Content starts
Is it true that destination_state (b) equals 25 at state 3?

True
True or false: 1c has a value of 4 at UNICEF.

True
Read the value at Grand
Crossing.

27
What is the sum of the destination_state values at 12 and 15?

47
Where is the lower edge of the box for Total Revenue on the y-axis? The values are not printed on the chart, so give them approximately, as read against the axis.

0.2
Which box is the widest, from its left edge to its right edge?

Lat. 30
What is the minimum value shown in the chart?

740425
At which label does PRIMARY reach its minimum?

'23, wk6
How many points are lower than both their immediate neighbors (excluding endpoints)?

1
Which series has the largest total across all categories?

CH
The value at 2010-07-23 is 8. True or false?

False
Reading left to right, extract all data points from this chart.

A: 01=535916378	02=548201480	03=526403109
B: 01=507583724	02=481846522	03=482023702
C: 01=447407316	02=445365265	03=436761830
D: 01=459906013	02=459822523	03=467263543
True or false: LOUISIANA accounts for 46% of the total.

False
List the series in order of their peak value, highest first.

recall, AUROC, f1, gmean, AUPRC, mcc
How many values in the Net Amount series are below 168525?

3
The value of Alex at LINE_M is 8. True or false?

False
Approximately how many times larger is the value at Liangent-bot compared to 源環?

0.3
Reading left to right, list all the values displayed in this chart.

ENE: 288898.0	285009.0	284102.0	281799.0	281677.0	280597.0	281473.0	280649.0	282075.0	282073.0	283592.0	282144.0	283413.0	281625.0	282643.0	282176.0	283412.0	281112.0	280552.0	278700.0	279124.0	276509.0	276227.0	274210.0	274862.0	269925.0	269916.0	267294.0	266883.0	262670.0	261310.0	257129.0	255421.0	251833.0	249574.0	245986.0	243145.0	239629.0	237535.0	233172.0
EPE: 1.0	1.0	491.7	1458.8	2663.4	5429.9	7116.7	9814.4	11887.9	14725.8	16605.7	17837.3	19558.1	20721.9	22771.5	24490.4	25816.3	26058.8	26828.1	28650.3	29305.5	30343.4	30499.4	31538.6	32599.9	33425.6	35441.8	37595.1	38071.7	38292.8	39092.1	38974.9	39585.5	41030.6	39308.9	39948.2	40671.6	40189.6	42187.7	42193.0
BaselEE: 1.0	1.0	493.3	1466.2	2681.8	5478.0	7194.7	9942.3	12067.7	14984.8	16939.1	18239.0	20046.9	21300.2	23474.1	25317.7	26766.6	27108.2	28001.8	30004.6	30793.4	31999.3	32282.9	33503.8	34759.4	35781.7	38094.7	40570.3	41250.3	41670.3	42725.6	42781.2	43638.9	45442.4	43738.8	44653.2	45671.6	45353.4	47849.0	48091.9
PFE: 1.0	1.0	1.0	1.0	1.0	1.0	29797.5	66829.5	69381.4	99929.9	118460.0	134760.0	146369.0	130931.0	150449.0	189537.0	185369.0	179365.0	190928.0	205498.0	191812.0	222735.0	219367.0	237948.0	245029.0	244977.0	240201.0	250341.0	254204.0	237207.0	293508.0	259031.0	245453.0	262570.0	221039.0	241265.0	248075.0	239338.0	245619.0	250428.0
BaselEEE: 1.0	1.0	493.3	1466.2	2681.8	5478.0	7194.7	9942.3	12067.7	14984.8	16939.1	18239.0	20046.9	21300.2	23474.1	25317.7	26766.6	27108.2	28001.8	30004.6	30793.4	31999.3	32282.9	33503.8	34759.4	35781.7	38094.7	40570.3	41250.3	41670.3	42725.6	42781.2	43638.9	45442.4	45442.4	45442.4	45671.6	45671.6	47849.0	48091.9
Content ends
### WORK INSTRUCTIONS:
Rewrite the material above, putting "graph" wherever "chart" appears and keeping everything else the same.

### OUTPUT:
Is it true that destination_state (b) equals 25 at state 3?

True
True or false: 1c has a value of 4 at UNICEF.

True
Read the value at Grand
Crossing.

27
What is the sum of the destination_state values at 12 and 15?

47
Where is the lower edge of the box for Total Revenue on the y-axis? The values are not printed on the graph, so give them approximately, as read against the axis.

0.2
Which box is the widest, from its left edge to its right edge?

Lat. 30
What is the minimum value shown in the graph?

740425
At which label does PRIMARY reach its minimum?

'23, wk6
How many points are lower than both their immediate neighbors (excluding endpoints)?

1
Which series has the largest total across all categories?

CH
The value at 2010-07-23 is 8. True or false?

False
Reading left to right, extract all data points from this graph.

A: 01=535916378	02=548201480	03=526403109
B: 01=507583724	02=481846522	03=482023702
C: 01=447407316	02=445365265	03=436761830
D: 01=459906013	02=459822523	03=467263543
True or false: LOUISIANA accounts for 46% of the total.

False
List the series in order of their peak value, highest first.

recall, AUROC, f1, gmean, AUPRC, mcc
How many values in the Net Amount series are below 168525?

3
The value of Alex at LINE_M is 8. True or false?

False
Approximately how many times larger is the value at Liangent-bot compared to 源環?

0.3
Reading left to right, list all the values displayed in this graph.

ENE: 288898.0	285009.0	284102.0	281799.0	281677.0	280597.0	281473.0	280649.0	282075.0	282073.0	283592.0	282144.0	283413.0	281625.0	282643.0	282176.0	283412.0	281112.0	280552.0	278700.0	279124.0	276509.0	276227.0	274210.0	274862.0	269925.0	269916.0	267294.0	266883.0	262670.0	261310.0	257129.0	255421.0	251833.0	249574.0	245986.0	243145.0	239629.0	237535.0	233172.0
EPE: 1.0	1.0	491.7	1458.8	2663.4	5429.9	7116.7	9814.4	11887.9	14725.8	16605.7	17837.3	19558.1	20721.9	22771.5	24490.4	25816.3	26058.8	26828.1	28650.3	29305.5	30343.4	30499.4	31538.6	32599.9	33425.6	35441.8	37595.1	38071.7	38292.8	39092.1	38974.9	39585.5	41030.6	39308.9	39948.2	40671.6	40189.6	42187.7	42193.0
BaselEE: 1.0	1.0	493.3	1466.2	2681.8	5478.0	7194.7	9942.3	12067.7	14984.8	16939.1	18239.0	20046.9	21300.2	23474.1	25317.7	26766.6	27108.2	28001.8	30004.6	30793.4	31999.3	32282.9	33503.8	34759.4	35781.7	38094.7	40570.3	41250.3	41670.3	42725.6	42781.2	43638.9	45442.4	43738.8	44653.2	45671.6	45353.4	47849.0	48091.9
PFE: 1.0	1.0	1.0	1.0	1.0	1.0	29797.5	66829.5	69381.4	99929.9	118460.0	134760.0	146369.0	130931.0	150449.0	189537.0	185369.0	179365.0	190928.0	205498.0	191812.0	222735.0	219367.0	237948.0	245029.0	244977.0	240201.0	250341.0	254204.0	237207.0	293508.0	259031.0	245453.0	262570.0	221039.0	241265.0	248075.0	239338.0	245619.0	250428.0
BaselEEE: 1.0	1.0	493.3	1466.2	2681.8	5478.0	7194.7	9942.3	12067.7	14984.8	16939.1	18239.0	20046.9	21300.2	23474.1	25317.7	26766.6	27108.2	28001.8	30004.6	30793.4	31999.3	32282.9	33503.8	34759.4	35781.7	38094.7	40570.3	41250.3	41670.3	42725.6	42781.2	43638.9	45442.4	45442.4	45442.4	45671.6	45671.6	47849.0	48091.9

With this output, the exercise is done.